Nikon P300 Review: Overview
Integrating seamlessly into Nikon's upper echelon of digital compact cameras, the new Coolpix P300 boasts some serious assets that advanced photography enthusiasts are likely to covet.
For starters, the Nikon P300 claims a 12.2-megapixel, back-illuminated CMOS image sensor supported by the brand's EXPEED C2 processor, together making quite an attractive combination for those interested in pursuing captures at higher sensitivities.
Increasing intrigue is the addition of the impressively fast f/1.8, 24mm wideangle, 4.2x optical zoom lens with Nikon's High Refractive lndex glass.

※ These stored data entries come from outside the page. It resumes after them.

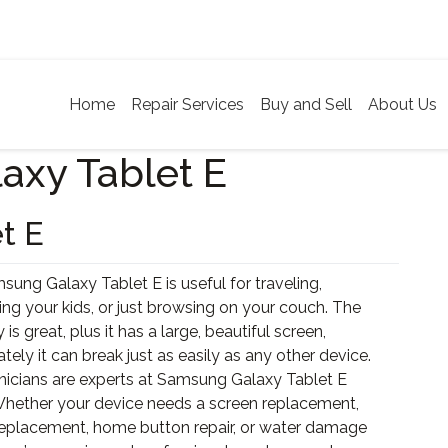
Home
Repair Services
Buy and Sell
About Us
axy Tablet E
t E
ung Galaxy Tablet E is useful for traveling,
ing your kids, or just browsing on your couch. The
y is great, plus it has a large, beautiful screen,
tely it can break just as easily as any other device.
nicians are experts at Samsung Galaxy Tablet E
 Whether your device needs a screen replacement,
replacement, home button repair, or water damage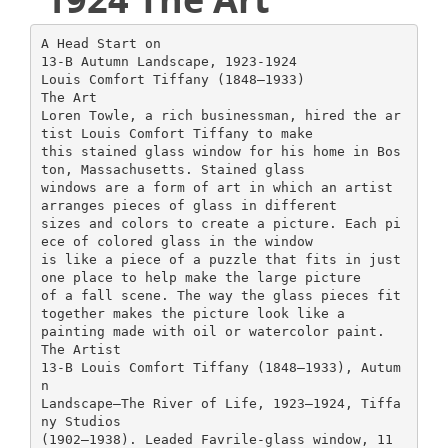
A Head Start on
13-B Autumn Landscape, 1923-1924
Louis Comfort Tiffany (1848–1933)
The Art
Loren Towle, a rich businessman, hired the ar
tist Louis Comfort Tiffany to make
this stained glass window for his home in Bos
ton, Massachusetts. Stained glass
windows are a form of art in which an artist
arranges pieces of glass in different
sizes and colors to create a picture. Each pi
ece of colored glass in the window
is like a piece of a puzzle that fits in just
one place to help make the large picture
of a fall scene. The way the glass pieces fit
together makes the picture look like a
painting made with oil or watercolor paint.
The Artist
13-B Louis Comfort Tiffany (1848–1933), Autum
n
Landscape—The River of Life, 1923–1924, Tiffa
ny Studios
(1902–1938). Leaded Favrile-glass window, 11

The £300 compact sits just beneath its launch stable mate the Coolpix P500; an advanced bridge that replaces the once popular P100, and is likely to be squarely aimed at photographers' thirsting for more manual control as well as a higher quality of image capture.
As a high-entry compact we are not surprised but still pleased to note the inclusion of full manual controls offering four exposure modes: Programmed Auto (P), Shutter-priority (S), Aperture-priority (A) and Manual (M). But we are disappointed to find no ability to capture images in raw format, as arguably many of its target consumers would require.
Following the trend for HD movie capture, the Nikon P300 provides access to Full HD – 1080p – movie recording with stereo sound, and unlike some of its rivals the new Nikon compact camera benefits from optical zoom and autofocus during recording, allows photographers to fire stills whilst filming and records footage in slow or fast motion using recording speeds of up to 120fps (VGA).
Digging further into the feature bowels of the Nikon P300 we discover that there are several advanced multi-exposure composite image functions for taking handheld portraits at night, an Easy Panorama mode that delivers 180- and 360-degree results, optimised Night Portrait and Landscape modes, Backlighting (HDR), plus a modest palette of Filter effects.
Elsewhere a high-speed continuous shooting function has been incorporated to satisfy action and sports fanatics, allowing users to claim up to 7 continuous shots at 8 frames per second.